A caveat is that it is possible that command1 will at some point end up using file descriptors three or four, or that command2 or any of the later commands will use file descriptor four, so to be more hygienic, we would do:
exec 4>&1
exitstatus=`{ { command1 3>&-; echo $? 1>&3; } 4>&- | command2 1>&4; } 3>&1`
exec 4>&-
Commands inherit file descriptors from the process that launches them, so the entire second line will inherit file descriptor four, and the compound command followed by 3>&1 will inherit the file descriptor three. So the 4>&- makes sure that the inner compound command will not inherit file descriptor four, and the 3>&- makes sure that command1 will not inherit file descriptor three, so command1 gets a 'cleaner', more standard environment.

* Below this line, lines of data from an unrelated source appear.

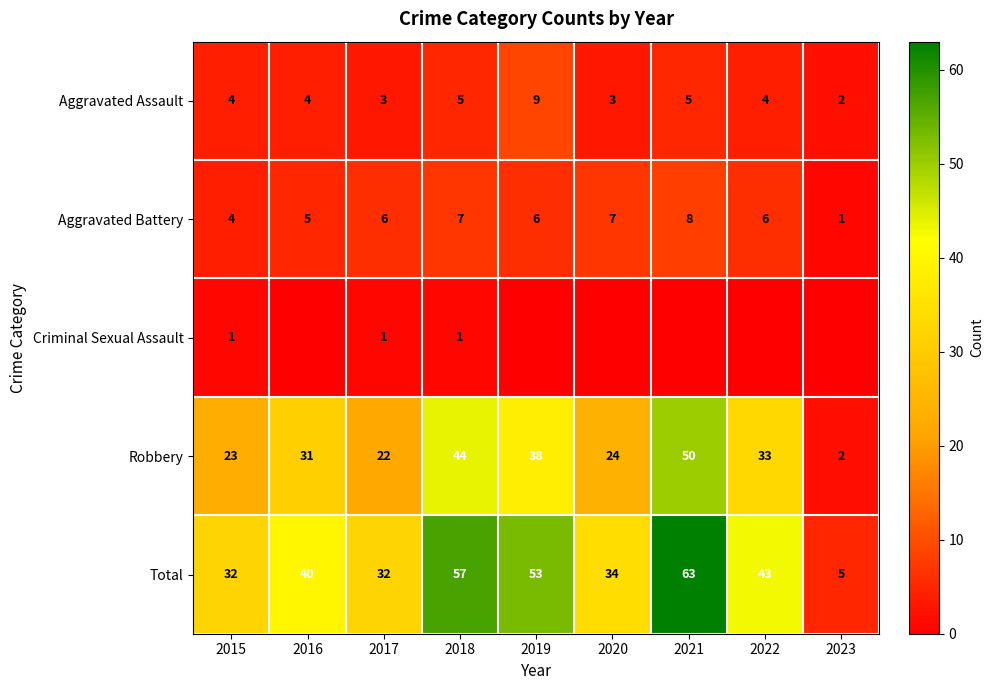

Count the number of data series in this chart.

5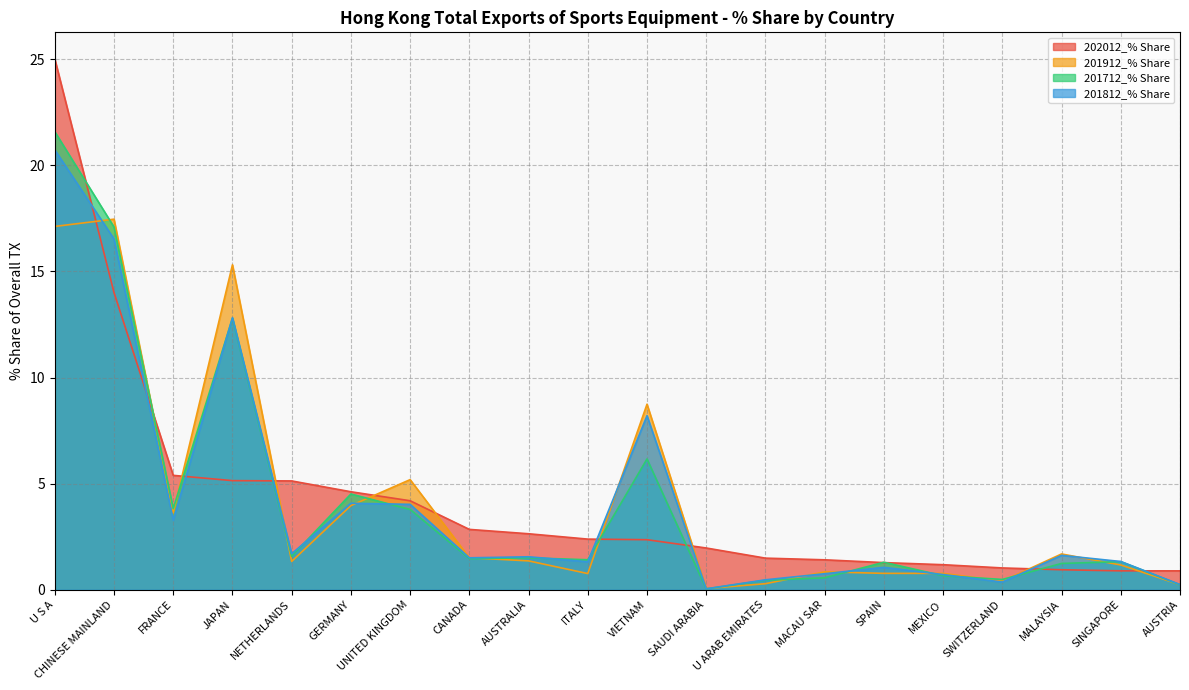

Which series changed the most between CANADA and SINGAPORE?

202012_% Share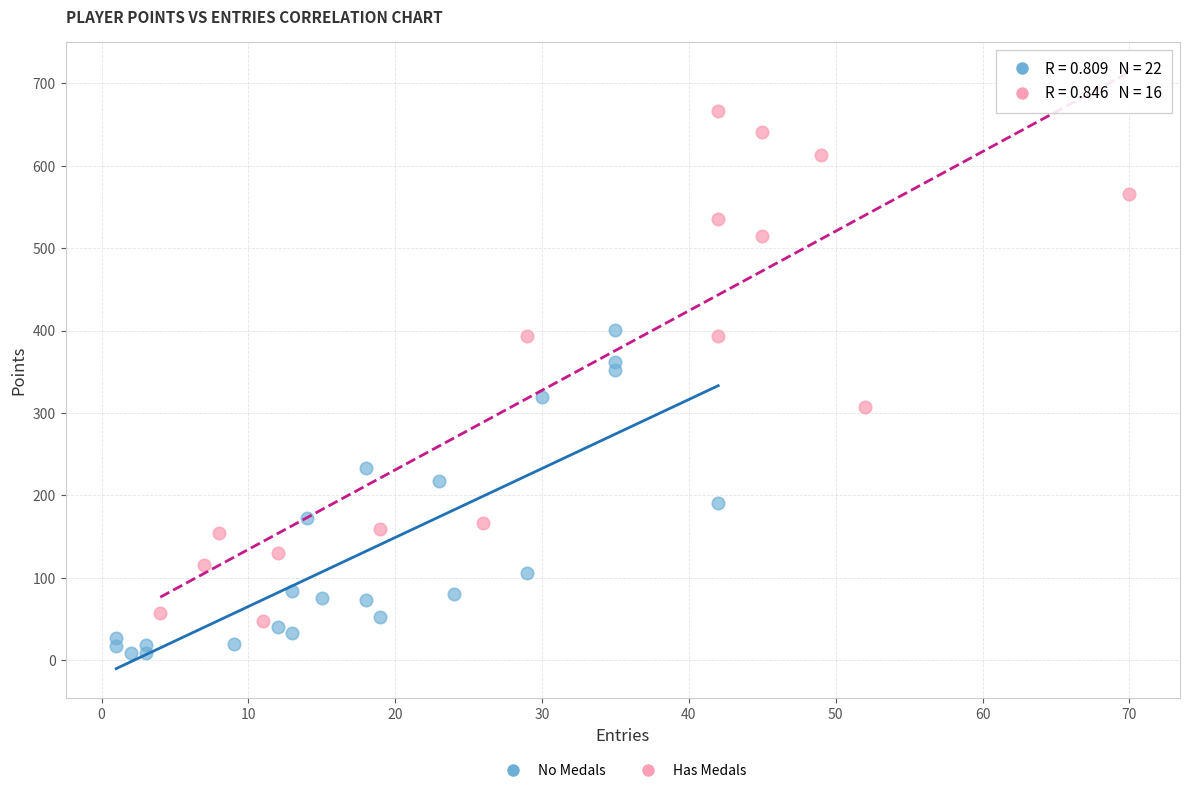

What are all the series names shown in the legend?

No Medals, Has Medals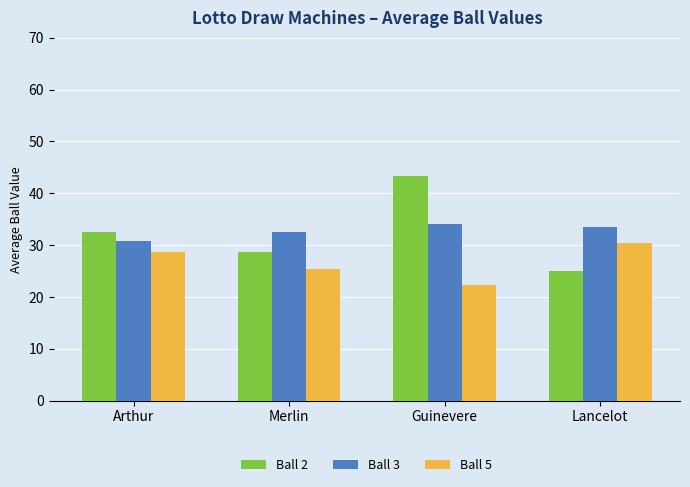

Where does the Ball 5 series first go above 28?

Arthur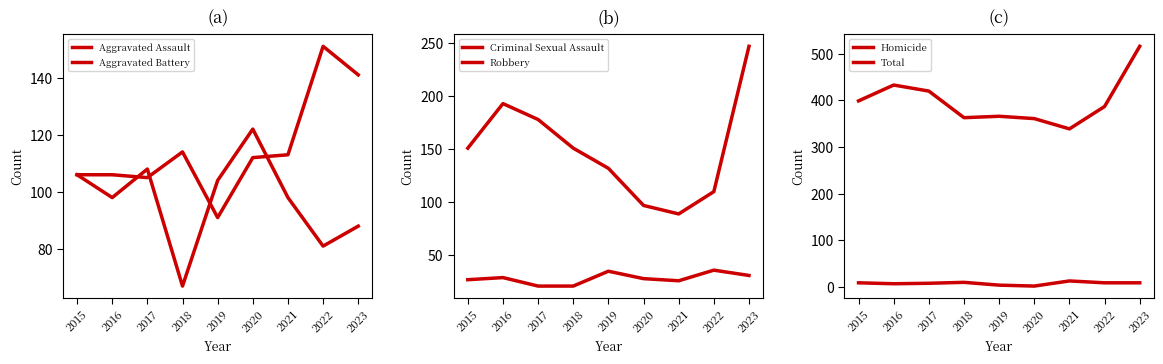

Reading left to right, transcribe all the data shown in this chart.

Aggravated Assault: 106	106	105	114	91	112	113	151	141
Aggravated Battery: 106	98	108	67	104	122	98	81	88
Criminal Sexual Assault: 27	29	21	21	35	28	26	36	31
Robbery: 151	193	178	151	132	97	89	110	247
Homicide: 9	7	8	10	4	2	13	9	9
Total: 399	433	420	363	366	361	339	387	516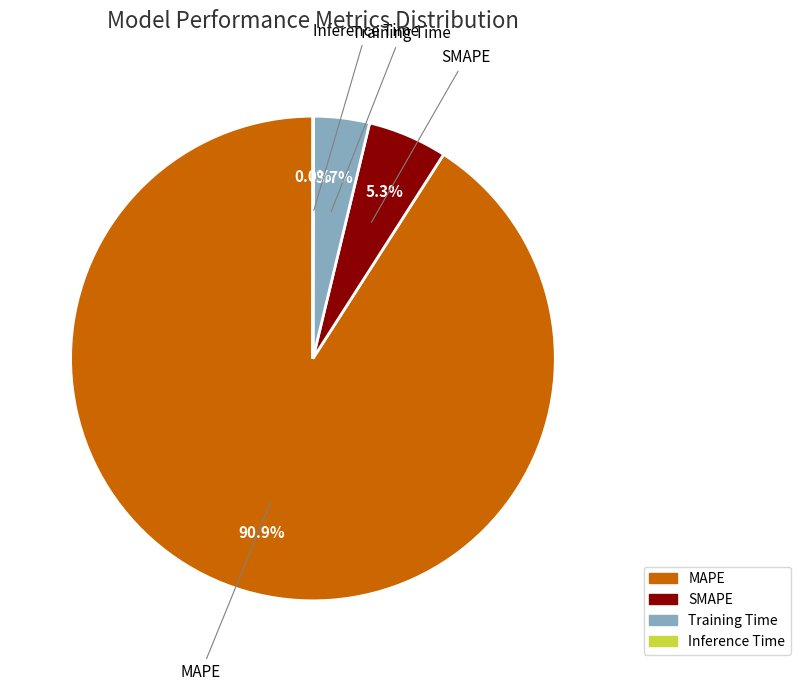

What portion of the pie excludes SMAPE?

94.7%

You could also move the inner 4>&- next to the 3>&-, but I figure why not just limit its scope as much as possible.
Almost no programs uses pre-opened file descriptor three and four directly, so you almost never have to worry about it, but the latter is probably best to keep in mind and use for general-purpose cases.
{ mycommand --foo --bar 2>&1; ret=$?; } | tee -a some.log; (exit $ret)
KornShell, all in one line:
foo; RET_VAL=$?; if test ${RET_VAL} != 0;then echo $RET_VAL; echo Error occurred!>/tmp/out.err;exit 2;fi |tee >>/tmp/out.err ; if test ${RET_VAL} != 0;then exit $RET_VAL;fi
#!/bin/sh
logfile="$1"
shift
exec 2>&1
exec "$#" | tee "$logfile"
Hopefully this works for you.
Assuming Bash or Z shell (zsh),
my_command >>my_log 2>&1
N.B. The sequence of redirection and duplication of standard error onto standard output is significant!
I didn't realise you wanted to see the output on screen as well. This will of course direct all output to the file my_log.